Input for this task: Begin
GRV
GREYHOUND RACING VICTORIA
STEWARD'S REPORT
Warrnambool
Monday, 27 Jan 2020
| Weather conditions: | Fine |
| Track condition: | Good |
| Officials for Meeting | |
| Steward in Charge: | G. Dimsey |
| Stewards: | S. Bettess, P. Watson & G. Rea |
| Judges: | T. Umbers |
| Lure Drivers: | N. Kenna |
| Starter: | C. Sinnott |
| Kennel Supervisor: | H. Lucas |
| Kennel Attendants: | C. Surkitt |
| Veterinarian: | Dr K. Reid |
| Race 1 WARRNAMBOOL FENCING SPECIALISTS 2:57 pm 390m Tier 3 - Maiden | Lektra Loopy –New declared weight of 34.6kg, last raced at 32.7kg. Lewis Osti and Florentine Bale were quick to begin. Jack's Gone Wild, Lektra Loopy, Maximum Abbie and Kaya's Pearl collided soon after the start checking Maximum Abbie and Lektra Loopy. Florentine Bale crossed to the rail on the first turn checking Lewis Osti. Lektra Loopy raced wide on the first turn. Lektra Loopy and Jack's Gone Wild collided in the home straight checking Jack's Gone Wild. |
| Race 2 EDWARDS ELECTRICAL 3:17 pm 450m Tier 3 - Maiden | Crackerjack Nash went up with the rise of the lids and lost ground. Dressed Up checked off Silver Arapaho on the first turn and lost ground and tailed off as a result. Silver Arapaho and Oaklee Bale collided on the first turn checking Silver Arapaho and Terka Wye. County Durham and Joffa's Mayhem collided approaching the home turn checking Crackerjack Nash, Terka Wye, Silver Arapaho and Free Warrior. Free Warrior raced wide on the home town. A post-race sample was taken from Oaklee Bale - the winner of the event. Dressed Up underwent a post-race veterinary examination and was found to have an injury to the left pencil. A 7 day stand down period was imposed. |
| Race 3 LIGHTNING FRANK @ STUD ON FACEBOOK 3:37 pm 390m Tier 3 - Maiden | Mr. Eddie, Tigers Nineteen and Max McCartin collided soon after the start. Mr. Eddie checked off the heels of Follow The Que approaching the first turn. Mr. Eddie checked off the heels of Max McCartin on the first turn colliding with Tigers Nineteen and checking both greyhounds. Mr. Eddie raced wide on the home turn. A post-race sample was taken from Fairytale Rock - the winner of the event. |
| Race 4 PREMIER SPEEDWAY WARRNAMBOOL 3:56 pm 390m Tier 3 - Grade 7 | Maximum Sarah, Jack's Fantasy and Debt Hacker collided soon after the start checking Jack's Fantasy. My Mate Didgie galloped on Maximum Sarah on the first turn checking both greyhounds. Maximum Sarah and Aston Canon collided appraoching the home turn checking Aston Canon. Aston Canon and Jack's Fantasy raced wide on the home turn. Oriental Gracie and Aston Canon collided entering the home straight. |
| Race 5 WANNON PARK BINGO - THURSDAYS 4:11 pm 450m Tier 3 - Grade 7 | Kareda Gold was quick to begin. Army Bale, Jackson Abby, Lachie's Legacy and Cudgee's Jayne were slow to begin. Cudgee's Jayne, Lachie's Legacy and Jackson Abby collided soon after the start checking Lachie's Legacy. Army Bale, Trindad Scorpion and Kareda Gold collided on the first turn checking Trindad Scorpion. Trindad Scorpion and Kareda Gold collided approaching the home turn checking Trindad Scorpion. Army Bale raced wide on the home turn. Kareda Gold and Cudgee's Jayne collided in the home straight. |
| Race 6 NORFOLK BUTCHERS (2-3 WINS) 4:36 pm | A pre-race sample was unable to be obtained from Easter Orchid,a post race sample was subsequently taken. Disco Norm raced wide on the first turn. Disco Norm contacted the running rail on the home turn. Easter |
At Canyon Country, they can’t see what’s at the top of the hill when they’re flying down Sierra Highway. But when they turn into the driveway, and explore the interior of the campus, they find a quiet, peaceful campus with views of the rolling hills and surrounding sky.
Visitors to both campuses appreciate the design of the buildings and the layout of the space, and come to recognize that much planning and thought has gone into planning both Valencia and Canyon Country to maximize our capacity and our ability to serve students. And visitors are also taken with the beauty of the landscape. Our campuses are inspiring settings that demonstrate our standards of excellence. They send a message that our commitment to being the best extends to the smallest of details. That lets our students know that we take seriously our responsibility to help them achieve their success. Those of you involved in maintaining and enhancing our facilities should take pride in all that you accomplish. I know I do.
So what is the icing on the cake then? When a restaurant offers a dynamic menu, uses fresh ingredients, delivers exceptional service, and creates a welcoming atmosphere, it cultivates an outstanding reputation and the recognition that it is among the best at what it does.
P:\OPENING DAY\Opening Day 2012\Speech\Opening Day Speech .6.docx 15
Input for this task: End
- Exercise objective
For each line in the data that contains the string "event", give a copy of that line.

- Answer section
| Race 2 EDWARDS ELECTRICAL 3:17 pm 450m Tier 3 - Maiden | Crackerjack Nash went up with the rise of the lids and lost ground. Dressed Up checked off Silver Arapaho on the first turn and lost ground and tailed off as a result. Silver Arapaho and Oaklee Bale collided on the first turn checking Silver Arapaho and Terka Wye. County Durham and Joffa's Mayhem collided approaching the home turn checking Crackerjack Nash, Terka Wye, Silver Arapaho and Free Warrior. Free Warrior raced wide on the home town. A post-race sample was taken from Oaklee Bale - the winner of the event. Dressed Up underwent a post-race veterinary examination and was found to have an injury to the left pencil. A 7 day stand down period was imposed. |
| Race 3 LIGHTNING FRANK @ STUD ON FACEBOOK 3:37 pm 390m Tier 3 - Maiden | Mr. Eddie, Tigers Nineteen and Max McCartin collided soon after the start. Mr. Eddie checked off the heels of Follow The Que approaching the first turn. Mr. Eddie checked off the heels of Max McCartin on the first turn colliding with Tigers Nineteen and checking both greyhounds. Mr. Eddie raced wide on the home turn. A post-race sample was taken from Fairytale Rock - the winner of the event. |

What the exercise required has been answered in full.